Pope Francis repeated an anti-gay slur during a meeting with priests in Rome on Tuesday, Italian media reported, the same offensive term he was accused of using two weeks ago. The Vatican, in summarizing the meeting, said only that the pontiff had warned about the admission of gay men into Roman Catholic seminaries.
The Vatican did not address reports by two of Italy’s most prominent news agencies, ANSA and Adnkronos, that it had again used the word “frociaggine,” an offensive Italian slang term referring to gay men. The reports cited anonymous sources who they said had been present at the meeting.
The New York Times could not independently verify the Pope’s use of the term. A Vatican spokesman declined to comment Tuesday evening.
The pope was accused of using the same term last month in a private meeting with Italian bishops, according to several people present at the meeting who spoke anonymously to Italian media.

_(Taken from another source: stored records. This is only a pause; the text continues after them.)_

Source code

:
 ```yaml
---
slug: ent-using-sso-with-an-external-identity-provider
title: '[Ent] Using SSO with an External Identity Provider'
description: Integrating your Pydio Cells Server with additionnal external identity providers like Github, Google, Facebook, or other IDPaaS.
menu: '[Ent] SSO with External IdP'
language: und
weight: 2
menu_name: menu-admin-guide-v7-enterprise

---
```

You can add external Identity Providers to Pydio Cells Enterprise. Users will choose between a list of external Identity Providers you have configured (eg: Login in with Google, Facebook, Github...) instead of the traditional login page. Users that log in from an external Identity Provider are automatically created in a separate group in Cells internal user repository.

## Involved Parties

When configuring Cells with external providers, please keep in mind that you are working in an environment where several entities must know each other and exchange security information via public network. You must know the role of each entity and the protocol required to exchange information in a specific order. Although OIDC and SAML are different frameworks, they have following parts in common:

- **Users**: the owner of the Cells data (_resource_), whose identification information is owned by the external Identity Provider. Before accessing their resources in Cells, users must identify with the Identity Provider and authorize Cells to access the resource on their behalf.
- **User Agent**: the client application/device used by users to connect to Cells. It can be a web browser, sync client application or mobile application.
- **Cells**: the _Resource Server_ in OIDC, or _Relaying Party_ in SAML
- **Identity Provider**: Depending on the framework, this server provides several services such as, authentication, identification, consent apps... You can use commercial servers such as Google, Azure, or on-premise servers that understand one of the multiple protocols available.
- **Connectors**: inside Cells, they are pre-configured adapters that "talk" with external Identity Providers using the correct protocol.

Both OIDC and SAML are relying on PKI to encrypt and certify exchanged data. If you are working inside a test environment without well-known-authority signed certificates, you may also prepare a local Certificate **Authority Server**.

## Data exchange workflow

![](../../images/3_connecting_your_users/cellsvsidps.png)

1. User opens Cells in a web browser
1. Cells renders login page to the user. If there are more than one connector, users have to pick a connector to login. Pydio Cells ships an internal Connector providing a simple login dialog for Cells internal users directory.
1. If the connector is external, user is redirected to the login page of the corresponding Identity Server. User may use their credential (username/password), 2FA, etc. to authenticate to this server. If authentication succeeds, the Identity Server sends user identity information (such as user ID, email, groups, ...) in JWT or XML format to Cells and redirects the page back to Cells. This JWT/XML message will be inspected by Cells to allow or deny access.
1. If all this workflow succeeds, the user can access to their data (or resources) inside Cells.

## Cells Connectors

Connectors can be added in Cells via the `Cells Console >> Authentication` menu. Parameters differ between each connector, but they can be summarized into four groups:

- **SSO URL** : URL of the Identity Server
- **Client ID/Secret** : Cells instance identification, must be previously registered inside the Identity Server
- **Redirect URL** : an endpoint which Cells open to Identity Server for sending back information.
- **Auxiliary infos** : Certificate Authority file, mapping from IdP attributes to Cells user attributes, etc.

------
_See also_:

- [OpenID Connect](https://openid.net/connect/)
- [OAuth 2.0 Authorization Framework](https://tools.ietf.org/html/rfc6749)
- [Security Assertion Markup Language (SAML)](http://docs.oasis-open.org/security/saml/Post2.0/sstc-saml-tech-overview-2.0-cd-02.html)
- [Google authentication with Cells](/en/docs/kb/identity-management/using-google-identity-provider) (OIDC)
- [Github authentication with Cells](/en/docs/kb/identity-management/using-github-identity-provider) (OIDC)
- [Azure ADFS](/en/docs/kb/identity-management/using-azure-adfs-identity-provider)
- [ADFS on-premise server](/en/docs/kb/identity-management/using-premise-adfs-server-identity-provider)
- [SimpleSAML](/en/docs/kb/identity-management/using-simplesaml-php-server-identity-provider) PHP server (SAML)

Those reports sparked widespread reaction and prompted an apology from the Pope, issued through the director of the Holy See press office, who said: “The Pope never intended to offend or express himself in homophobic terms, and he extends his apologies to those who were offended by the use of a term, denounced by others.”
According to Vatican News, the Holy See’s online news site, Tuesday’s meeting took place at the Salesian Pontifical University in Rome. There, he said in his summary, the pope “spoke about the danger of ideologies in the church” and reiterated that while the church should welcome people “with homosexual tendencies,” it should exercise “prudence” in admitting them to seminaries. .
The Vatican said the closed-door meeting also addressed “pastoral” and “current” issues such as substance abuse, low voter turnout in elections and wars in the Middle East, Ukraine and elsewhere.
Francis is widely credited with taking steps to welcome the LGBTQ community into the Roman Catholic Church, conveying a largely inclusive message and deciding to allow priests to bless same-sex couples.
But earlier reports about the pope’s use of the homophobic slur upset and alienated some members of the LGBTQ community, inside and outside the church.
After the reports in May, a gay priest wrote in America magazine, a Jesuit publication, that he was “shocked and saddened” by the comments and that “we need more than an apology for Pope Francis’ homophobic slur.”
The Italian politician Alessandro Zan, gay and prominent defender of the LGBTQ community, then wrote on social media: “There is not too much ‘frociaggine’. “There are too many homophobes.”